The idea that the earth travels around the sun was once a "fringe idea."

> he is so clearly using his tenure as a defense against the ... untestability, of his ideas.

The idea of the earth going around the sun was untestable until Tycho Brahe got enough data and Kepler put it together in a way that could more parsimoniously and accurate predict planetary motion.

In other words, the experience that you describe perfectly fits into his argument. You might want to read Kuhn's "The Structure of Scientific Revolutions" to get the full picture.

2 comments

The person you're criticizing got a PhD in astrophysics. They definitely would be familiar with all the situations you describe. They've probably also read the wikipedia page for Kuhn's book.

The reality is that Loeb made a claim that is not inconsistent with evidence, but is very fanciful. And the alternative hypotheses are all simpler, and explain the observations well enough that I think either Occam's razor or common sense would say that unless Loeb can somehow conjure up some unquestionable data, it's unlikely his claim will ever be verified or falsified and the mainstream will continue to believe (rightly, I think) that we didn't just see an alien corvette.

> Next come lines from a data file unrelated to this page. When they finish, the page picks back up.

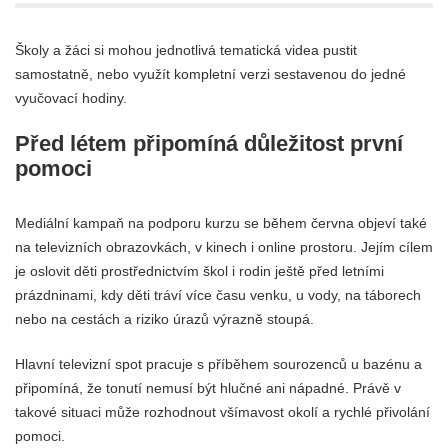
Školy a žáci si mohou jednotlivá tematická videa pustit
samostatně, nebo využít kompletní verzi sestavenou do jedné
vyučovací hodiny.
Před létem připomíná důležitost první
pomoci
Mediální kampaň na podporu kurzu se během června objeví také
na televizních obrazovkách, v kinech i online prostoru. Jejím cílem
je oslovit děti prostřednictvím škol i rodin ještě před letními
prázdninami, kdy děti tráví více času venku, u vody, na táborech
nebo na cestách a riziko úrazů výrazně stoupá.
Hlavní televizní spot pracuje s příběhem sourozenců u bazénu a
připomíná, že tonutí nemusí být hlučné ani nápadné. Právě v
takové situaci může rozhodnout všímavost okolí a rychlé přivolání
pomoci.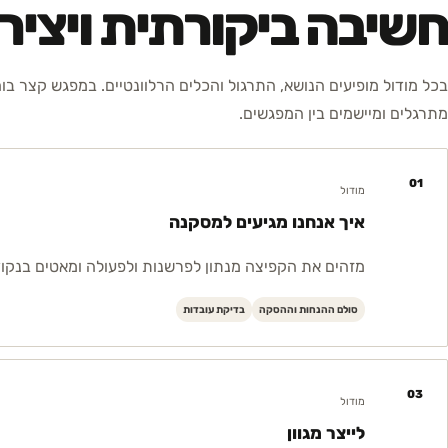
חשיבה ביקורתית ויציר
בכל מודול מופיעים הנושא, התרגול והכלים הרלוונטיים. במפגש קצר בו
מתרגלים ומיישמים בין המפגשים.
01
מודול
איך אנחנו מגיעים למסקנה
מזהים את הקפיצה מנתון לפרשנות ולפעולה ומאטים בנקוד
סולם ההנחות וההסקה
בדיקת עובדות
03
מודול
לייצר מגוון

Hoofbeats mean horses, not zebras, unless you're on the African savannah, or something like that.

I feel like I often see this line of argument on the internet: “Every scientific revolution was unforeseen by the mainstream of its time, you don’t want to miss the next one do you?”

But until someone proposes a predictive metric for evaluating which of these “non-mainstream ideas” are good and which are bad, I don’t think this is a fruitful area of inquiry. And that’ll be a tall order, since many of the available methods for determining truth are the very things keeping these ideas out of mainstream scientific journals. And cultural metrics like “It pisses off the establishment, so it must be right!” apply equally to both correct and incorrect non-mainstream ideas.